The Co-opportunity of Rural Grocery in Kansas

Rial Carver - RGI Program Leader

Representatives from the RAD Co-op present at the National Rural Grocery Summit in Wichita in June 2022. Photo Credit: WSU Conference Services

Southeast KS Grocers Interest Session on Jan. 31, 2023

Background

Since 2007, the Rural Grocery Initiative (RGI) has strived to sustain locally-owned rural grocery stores to enhance community vitality and improve access to healthy food.  RGI achieves this mission in a variety of ways: through one-on-one technical assistance, conducting research on relevant rural food access and grocery topics, hosting programs and events like the National Rural Grocery Summit and recent webinar series on business transition planning, and serving as a partner organization with the Kansas Healthy Food Initiative, a program that offers technical assistance and financing to healthy food retail projects in Kansas.

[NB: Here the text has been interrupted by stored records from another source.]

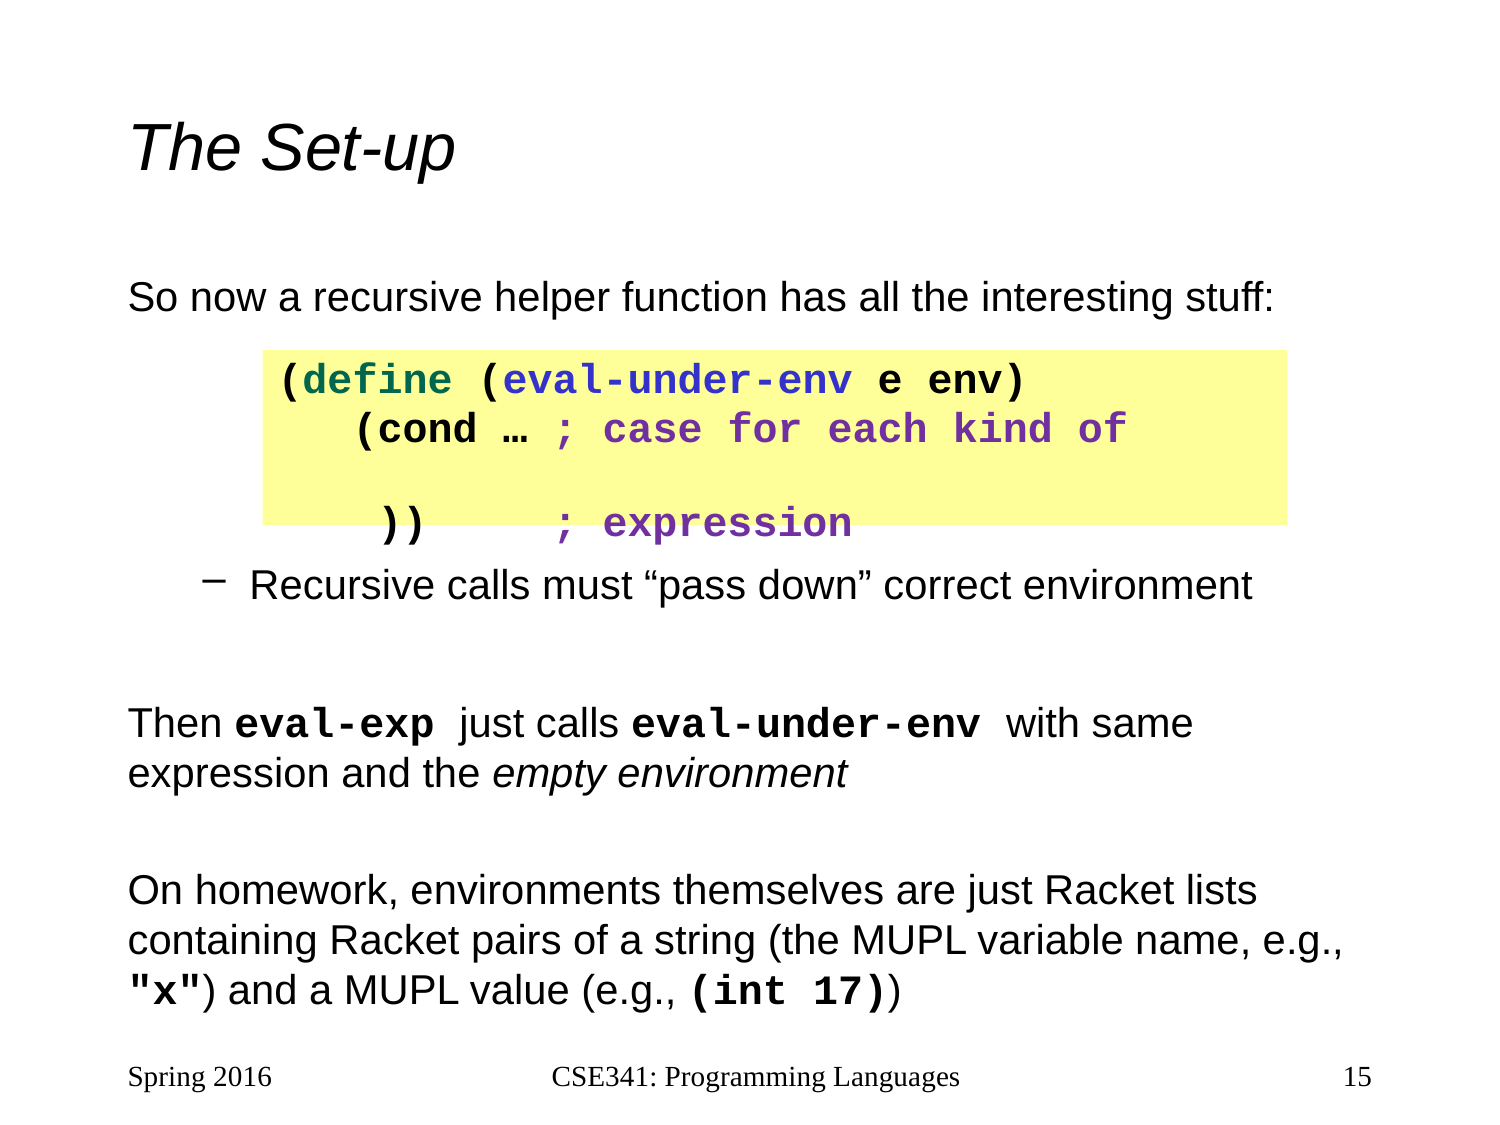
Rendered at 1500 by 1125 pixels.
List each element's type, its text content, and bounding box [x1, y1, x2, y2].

slide_number 15 [1074, 1049, 1388, 1125]
list So now a recursive helper function has all the interesting stuff: Recursive calls must “pass down” correct environment Then eval-exp just calls eval-under-env with same expression and the empty environment On homework, environments themselves are just Racket lists containing Racket pairs of a string (the MUPL variable name, e.g., "x") and a MUPL value (e.g., (int 17)) [112, 262, 1388, 1001]
text_box (define (eval-under-env e env) (cond … ; case for each kind of )) ; expression [262, 350, 1288, 525]
title The Set-up [112, 49, 1388, 238]
slide_number Spring 2016 [112, 1049, 426, 1125]
footer CSE341: Programming Languages [474, 1049, 1038, 1125]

In 2008, one of the first projects the newly established Rural Grocery Initiative conducted was the Kansas Rural Grocery Survey.  This survey queried rural grocers in Kansas towns of 2,500 or less. The survey results illustrated characteristics, experiences, and top challenges of operating a rural grocery store in Kansas.  In 2021, the

Rural Grocery Initiative conducted another Kansas Rural Grocery Survey with a particular interest in seeing how these characteristics had changed since the 2008 survey.  The results showed that many of the top rural grocery challenges remain.

In both the 2008 and 2021 surveys, competition was listed as the top challenge for rural grocers. Notably, competition with dollar stores was ranked as #1 in 2021 but was not even an option in the 2008 survey, illustrating how quickly the dollar store has entered and imprinted on the rural food retail scene. In addition to competition, high operating costs (ranked 2nd in 2008 and 6th in 2021), narrow margins (ranked 4th in 2008 and 5th in 2021) and labor availability (ranked 3rd in both surveys) remained top challenges between 2008 and 2021.

The persistence of these rural grocery challenges illustrates the need to think creatively to even the playing field on competition, lower operating costs, and increase profit margins and labor availability to ensure small town grocery stores stay around and thrive.



A Purchasing Cooperative in Southeast Kansas?

In June 2022, the Rural Grocery Initiative held the 7th biennial National Rural Grocery Summit in Wichita, KS.  At the closing keynote, four representatives from the Rural Access Distribution (RAD) Co-op in Walsh County, North Dakota shared about an innovative group purchasing strategy to lower costs, increase profit margins and increase competitiveness. The RAD Co-op is comprised of three grocery stores and services two additional communities through a locker system.  The idea left many in the room at the Summit thinking, why can’t we do that, right here, in Kansas?

After the Summit, several rural grocers in southeast Kansas began to meet, with the convening support of the Kansas Rural Center, to consider the potential of a group purchasing model, like the one implemented by the RAD Co-op.  Meanwhile, the Rural Grocery Initiative applied and received a Rural Cooperative Development Grant from USDA Rural Development.  This grant includes four main activities, one of which focuses on exploring the feasibility of a purchasing cooperative in Kansas like the RAD Co-op in Walsh County, ND.  Having learned of the potential interest to explore this model in southeast Kansas, RGI held an interest session to see whether this group would consider being our ‘test case’ for the feasibility study of a purchasing cooperative in rural Kansas.

Researchers from K-State’s Department of Agricultural Economics, with expertise in cooperative development, participated in this meeting alongside KRC’s Jackie Keller and the Rural Grocery Initiative team.  The group talked through the basic characteristics of a purchasing cooperative, shared reflections on the group purchasing model and identified individual strengths and common challenges among stores in the room.

Next, this group will meet with representatives from the RAD Co-op to dig into their recent experience establishing a rural grocery purchasing cooperative.   The K-State Agricultural Economics team will collect information from interested grocers and conduct a feasibility study to apply numbers to the concept of a purchasing cooperative.  By the end of 2023, the grocers in Southeast Kansas will have valuable information to consider that will aid them in deciding how to move forward and whether the purchasing cooperative model could, in fact, address the persistent challenges facing rural grocery in Kansas.